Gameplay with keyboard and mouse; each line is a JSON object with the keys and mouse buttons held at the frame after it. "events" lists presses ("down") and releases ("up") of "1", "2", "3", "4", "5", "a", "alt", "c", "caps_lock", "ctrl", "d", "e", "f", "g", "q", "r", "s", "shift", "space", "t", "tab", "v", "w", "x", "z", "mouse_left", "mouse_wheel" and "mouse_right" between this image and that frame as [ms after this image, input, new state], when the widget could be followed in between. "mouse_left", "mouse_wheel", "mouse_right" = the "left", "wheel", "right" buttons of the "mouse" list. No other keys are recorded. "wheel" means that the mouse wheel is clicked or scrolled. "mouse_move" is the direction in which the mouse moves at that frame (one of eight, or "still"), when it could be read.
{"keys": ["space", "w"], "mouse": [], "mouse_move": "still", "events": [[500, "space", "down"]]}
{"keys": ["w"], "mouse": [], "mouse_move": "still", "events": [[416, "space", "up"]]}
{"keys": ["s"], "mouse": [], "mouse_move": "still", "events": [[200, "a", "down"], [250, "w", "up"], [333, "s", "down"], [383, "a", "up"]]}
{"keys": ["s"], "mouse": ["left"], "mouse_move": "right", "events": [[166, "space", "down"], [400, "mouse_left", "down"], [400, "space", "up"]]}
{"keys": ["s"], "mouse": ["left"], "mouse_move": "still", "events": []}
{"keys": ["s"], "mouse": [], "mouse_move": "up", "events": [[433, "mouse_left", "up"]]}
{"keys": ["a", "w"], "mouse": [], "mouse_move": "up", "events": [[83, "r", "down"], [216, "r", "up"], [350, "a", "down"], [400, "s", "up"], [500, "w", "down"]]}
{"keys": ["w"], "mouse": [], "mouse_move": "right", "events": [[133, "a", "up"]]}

============================================================

Transcribe each entry word for word.

Gameplay with keyboard and mouse; each line is a JSON object with the keys and mouse buttons held at the frame after it. "events" lists presses ("down") and releases ("up") of "1", "2", "3", "4", "5", "a", "alt", "c", "caps_lock", "ctrl", "d", "e", "f", "g", "q", "r", "s", "shift", "space", "t", "tab", "v", "w", "x", "z", "mouse_left", "mouse_wheel" and "mouse_right" between this image and that frame as [ms after this image, input, new state], when the widget could be followed in between. "mouse_left", "mouse_wheel", "mouse_right" = the "left", "wheel", "right" buttons of the "mouse" list. No other keys are recorded. "wheel" means that the mouse wheel is clicked or scrolled. "mouse_move" is the direction in which the mouse moves at that frame (one of eight, or "still"), when it could be read.
{"keys": ["space", "w"], "mouse": [], "mouse_move": "still", "events": [[500, "space", "down"]]}
{"keys": ["w"], "mouse": [], "mouse_move": "still", "events": [[416, "space", "up"]]}
{"keys": ["s"], "mouse": [], "mouse_move": "still", "events": [[200, "a", "down"], [250, "w", "up"], [333, "s", "down"], [383, "a", "up"]]}
{"keys": ["s"], "mouse": ["left"], "mouse_move": "right", "events": [[166, "space", "down"], [400, "mouse_left", "down"], [400, "space", "up"]]}
{"keys": ["s"], "mouse": ["left"], "mouse_move": "still", "events": []}
{"keys": ["s"], "mouse": [], "mouse_move": "up", "events": [[433, "mouse_left", "up"]]}
{"keys": ["a", "w"], "mouse": [], "mouse_move": "up", "events": [[83, "r", "down"], [216, "r", "up"], [350, "a", "down"], [400, "s", "up"], [500, "w", "down"]]}
{"keys": ["w"], "mouse": [], "mouse_move": "right", "events": [[133, "a", "up"]]}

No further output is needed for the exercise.